● **What this task involves**:
Starting from the line containing "staining of thyroid", write out the rest of the entries exactly, through the final line, including nothing else.

● **Dataset records**:

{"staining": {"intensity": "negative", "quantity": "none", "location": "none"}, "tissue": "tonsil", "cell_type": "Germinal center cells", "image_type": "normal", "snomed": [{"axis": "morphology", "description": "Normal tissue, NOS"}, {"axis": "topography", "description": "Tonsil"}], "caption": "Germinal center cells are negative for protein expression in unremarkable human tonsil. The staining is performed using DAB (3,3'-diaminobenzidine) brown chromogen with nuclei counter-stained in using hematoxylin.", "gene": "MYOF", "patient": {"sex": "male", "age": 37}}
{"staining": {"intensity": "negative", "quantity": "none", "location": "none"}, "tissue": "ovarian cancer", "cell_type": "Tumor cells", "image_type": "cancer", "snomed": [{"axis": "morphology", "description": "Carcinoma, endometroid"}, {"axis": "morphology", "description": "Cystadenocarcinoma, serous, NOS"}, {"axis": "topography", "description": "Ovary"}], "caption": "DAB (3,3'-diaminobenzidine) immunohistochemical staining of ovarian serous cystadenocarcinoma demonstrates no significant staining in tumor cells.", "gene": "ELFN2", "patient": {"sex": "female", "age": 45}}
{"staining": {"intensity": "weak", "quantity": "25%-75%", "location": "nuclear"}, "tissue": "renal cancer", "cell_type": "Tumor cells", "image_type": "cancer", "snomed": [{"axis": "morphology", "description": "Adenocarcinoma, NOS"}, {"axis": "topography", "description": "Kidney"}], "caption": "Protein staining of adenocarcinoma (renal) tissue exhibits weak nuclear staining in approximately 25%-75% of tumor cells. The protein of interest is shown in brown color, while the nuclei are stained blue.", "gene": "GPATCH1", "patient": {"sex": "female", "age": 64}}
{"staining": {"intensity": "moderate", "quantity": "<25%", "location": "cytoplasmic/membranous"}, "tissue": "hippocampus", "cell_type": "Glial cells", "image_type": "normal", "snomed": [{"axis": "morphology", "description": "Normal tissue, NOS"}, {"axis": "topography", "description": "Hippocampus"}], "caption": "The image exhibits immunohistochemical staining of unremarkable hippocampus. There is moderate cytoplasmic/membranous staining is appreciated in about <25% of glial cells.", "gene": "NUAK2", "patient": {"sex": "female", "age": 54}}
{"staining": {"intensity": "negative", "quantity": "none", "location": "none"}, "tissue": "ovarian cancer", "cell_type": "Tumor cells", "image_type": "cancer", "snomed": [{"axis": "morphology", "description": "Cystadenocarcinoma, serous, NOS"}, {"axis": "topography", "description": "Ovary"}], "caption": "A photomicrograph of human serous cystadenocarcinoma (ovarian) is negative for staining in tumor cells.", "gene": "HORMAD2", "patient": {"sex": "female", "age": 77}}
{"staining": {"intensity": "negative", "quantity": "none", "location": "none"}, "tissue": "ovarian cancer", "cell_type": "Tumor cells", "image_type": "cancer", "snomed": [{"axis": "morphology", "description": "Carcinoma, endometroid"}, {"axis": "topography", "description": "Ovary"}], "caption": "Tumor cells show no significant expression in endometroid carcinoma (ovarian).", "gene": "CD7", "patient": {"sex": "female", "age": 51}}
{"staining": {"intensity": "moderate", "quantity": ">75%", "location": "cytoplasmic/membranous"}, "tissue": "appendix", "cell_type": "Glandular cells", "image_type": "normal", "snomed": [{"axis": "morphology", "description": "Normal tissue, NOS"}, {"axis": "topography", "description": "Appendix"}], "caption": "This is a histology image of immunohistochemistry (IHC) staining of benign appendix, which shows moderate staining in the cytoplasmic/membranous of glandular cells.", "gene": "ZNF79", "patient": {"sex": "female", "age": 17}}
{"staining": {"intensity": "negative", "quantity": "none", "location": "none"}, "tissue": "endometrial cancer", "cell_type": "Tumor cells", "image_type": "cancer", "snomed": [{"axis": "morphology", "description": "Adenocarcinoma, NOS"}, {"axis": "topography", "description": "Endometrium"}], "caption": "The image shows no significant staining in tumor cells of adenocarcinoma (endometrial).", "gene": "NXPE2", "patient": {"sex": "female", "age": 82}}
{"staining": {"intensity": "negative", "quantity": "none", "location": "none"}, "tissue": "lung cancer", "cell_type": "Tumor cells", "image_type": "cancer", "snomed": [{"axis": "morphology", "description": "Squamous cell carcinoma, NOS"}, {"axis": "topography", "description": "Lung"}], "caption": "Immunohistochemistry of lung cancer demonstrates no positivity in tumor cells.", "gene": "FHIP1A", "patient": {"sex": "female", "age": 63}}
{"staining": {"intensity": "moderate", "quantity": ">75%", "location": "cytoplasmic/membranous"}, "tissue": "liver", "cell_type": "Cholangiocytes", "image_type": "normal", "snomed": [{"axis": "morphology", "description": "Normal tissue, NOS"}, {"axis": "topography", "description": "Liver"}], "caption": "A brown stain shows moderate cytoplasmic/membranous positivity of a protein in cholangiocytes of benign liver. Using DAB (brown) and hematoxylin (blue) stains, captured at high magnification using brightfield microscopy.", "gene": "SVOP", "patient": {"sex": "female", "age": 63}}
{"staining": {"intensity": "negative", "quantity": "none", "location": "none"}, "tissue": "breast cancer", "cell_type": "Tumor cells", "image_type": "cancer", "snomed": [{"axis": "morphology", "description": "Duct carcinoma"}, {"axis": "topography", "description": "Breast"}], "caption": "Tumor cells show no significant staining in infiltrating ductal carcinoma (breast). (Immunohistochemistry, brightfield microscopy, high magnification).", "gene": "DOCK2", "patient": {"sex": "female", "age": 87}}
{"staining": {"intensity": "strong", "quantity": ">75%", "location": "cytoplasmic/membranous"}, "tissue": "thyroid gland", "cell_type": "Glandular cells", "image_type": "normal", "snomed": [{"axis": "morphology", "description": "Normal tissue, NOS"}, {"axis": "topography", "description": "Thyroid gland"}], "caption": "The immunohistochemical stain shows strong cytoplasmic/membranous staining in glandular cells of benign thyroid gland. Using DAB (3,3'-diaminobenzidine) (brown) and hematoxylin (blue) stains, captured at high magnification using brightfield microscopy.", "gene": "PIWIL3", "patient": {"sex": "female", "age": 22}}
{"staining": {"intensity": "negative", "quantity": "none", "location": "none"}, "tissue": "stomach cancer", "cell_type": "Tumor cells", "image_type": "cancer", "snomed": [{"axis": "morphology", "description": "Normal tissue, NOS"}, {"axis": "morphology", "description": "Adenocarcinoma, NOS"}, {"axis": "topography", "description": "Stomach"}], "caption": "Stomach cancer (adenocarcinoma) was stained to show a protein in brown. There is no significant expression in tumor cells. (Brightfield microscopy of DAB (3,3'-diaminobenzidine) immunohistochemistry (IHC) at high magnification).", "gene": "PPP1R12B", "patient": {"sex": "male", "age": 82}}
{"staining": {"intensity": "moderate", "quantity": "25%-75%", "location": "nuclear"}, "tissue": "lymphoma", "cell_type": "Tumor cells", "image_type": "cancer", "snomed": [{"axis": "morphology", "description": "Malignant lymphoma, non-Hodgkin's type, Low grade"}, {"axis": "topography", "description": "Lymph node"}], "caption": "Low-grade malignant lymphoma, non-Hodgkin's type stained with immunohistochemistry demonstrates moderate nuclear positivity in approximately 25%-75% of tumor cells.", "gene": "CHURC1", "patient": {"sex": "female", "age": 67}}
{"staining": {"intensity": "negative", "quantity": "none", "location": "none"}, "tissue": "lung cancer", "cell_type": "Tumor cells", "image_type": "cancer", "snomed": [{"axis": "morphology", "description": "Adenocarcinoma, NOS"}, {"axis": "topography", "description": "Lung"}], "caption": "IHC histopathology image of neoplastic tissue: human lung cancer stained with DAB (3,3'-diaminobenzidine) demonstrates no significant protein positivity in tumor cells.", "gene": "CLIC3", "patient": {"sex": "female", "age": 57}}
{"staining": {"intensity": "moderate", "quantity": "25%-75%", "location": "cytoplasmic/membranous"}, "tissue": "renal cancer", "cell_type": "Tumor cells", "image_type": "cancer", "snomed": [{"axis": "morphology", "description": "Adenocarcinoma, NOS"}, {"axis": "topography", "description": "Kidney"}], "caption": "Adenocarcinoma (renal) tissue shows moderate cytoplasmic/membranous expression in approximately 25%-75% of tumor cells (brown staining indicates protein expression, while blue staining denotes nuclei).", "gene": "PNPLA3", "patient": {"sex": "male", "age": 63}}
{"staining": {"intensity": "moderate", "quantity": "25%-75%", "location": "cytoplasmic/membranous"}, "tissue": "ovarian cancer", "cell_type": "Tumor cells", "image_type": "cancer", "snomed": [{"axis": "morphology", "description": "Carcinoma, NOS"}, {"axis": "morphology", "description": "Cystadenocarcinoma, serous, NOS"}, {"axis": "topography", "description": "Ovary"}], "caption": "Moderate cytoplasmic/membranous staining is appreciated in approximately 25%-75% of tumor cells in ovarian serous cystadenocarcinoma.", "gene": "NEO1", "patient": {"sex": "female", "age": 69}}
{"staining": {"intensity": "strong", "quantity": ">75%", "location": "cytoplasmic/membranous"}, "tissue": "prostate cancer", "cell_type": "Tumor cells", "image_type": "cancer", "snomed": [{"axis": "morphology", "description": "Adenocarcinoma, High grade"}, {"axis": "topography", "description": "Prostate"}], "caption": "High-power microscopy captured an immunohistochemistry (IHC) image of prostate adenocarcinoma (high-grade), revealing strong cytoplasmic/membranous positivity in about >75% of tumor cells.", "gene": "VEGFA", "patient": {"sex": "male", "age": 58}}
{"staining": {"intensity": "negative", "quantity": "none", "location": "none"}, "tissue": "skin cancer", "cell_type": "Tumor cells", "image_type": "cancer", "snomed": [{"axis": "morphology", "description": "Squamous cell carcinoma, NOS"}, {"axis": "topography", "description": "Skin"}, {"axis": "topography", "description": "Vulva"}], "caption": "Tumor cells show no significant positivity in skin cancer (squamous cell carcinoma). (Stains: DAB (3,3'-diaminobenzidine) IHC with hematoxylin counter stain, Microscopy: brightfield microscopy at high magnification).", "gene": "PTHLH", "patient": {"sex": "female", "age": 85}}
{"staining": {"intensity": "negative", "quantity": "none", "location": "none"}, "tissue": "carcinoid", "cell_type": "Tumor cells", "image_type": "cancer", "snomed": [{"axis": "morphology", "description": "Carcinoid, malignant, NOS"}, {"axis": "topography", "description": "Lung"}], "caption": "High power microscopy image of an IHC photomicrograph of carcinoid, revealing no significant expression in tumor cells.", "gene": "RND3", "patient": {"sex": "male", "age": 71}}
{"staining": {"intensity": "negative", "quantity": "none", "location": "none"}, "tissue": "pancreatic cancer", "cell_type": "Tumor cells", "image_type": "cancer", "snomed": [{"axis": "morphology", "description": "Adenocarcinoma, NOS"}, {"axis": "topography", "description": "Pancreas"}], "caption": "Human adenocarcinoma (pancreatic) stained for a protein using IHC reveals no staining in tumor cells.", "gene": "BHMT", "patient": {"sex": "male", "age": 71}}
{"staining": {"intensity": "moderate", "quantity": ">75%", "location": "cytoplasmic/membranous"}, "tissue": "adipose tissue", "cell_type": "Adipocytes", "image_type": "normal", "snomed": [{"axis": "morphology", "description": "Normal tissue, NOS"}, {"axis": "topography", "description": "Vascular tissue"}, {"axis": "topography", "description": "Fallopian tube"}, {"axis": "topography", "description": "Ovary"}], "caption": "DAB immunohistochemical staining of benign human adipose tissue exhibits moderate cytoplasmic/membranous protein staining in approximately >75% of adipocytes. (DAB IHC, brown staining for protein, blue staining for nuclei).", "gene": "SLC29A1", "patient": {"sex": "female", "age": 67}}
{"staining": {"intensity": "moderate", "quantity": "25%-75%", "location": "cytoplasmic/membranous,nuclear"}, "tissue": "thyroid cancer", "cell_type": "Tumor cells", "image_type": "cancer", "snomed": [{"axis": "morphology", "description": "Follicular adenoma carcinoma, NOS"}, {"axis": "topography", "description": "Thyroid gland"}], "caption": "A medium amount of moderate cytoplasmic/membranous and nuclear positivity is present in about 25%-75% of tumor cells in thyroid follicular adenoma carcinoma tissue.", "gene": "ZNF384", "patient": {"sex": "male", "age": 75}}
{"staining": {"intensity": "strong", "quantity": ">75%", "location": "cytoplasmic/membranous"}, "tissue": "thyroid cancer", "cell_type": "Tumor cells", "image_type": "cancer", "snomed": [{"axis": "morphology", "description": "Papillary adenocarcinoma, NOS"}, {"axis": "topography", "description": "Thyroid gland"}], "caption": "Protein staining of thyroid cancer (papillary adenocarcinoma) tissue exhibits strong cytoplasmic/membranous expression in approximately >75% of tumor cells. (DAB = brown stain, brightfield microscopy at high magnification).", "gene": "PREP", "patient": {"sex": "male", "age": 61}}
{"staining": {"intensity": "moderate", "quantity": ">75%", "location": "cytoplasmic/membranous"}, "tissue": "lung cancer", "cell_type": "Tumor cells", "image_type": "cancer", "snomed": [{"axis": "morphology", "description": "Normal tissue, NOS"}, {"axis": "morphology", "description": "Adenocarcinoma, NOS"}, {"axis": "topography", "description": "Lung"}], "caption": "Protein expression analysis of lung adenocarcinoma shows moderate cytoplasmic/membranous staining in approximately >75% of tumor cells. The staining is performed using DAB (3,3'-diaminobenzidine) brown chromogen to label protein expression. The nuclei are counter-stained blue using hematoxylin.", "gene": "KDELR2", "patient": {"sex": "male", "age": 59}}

● **Exercise output**:
{"staining": {"intensity": "strong", "quantity": ">75%", "location": "cytoplasmic/membranous"}, "tissue": "thyroid cancer", "cell_type": "Tumor cells", "image_type": "cancer", "snomed": [{"axis": "morphology", "description": "Papillary adenocarcinoma, NOS"}, {"axis": "topography", "description": "Thyroid gland"}], "caption": "Protein staining of thyroid cancer (papillary adenocarcinoma) tissue exhibits strong cytoplasmic/membranous expression in approximately >75% of tumor cells. (DAB = brown stain, brightfield microscopy at high magnification).", "gene": "PREP", "patient": {"sex": "male", "age": 61}}
{"staining": {"intensity": "moderate", "quantity": ">75%", "location": "cytoplasmic/membranous"}, "tissue": "lung cancer", "cell_type": "Tumor cells", "image_type": "cancer", "snomed": [{"axis": "morphology", "description": "Normal tissue, NOS"}, {"axis": "morphology", "description": "Adenocarcinoma, NOS"}, {"axis": "topography", "description": "Lung"}], "caption": "Protein expression analysis of lung adenocarcinoma shows moderate cytoplasmic/membranous staining in approximately >75% of tumor cells. The staining is performed using DAB (3,3'-diaminobenzidine) brown chromogen to label protein expression. The nuclei are counter-stained blue using hematoxylin.", "gene": "KDELR2", "patient": {"sex": "male", "age": 59}}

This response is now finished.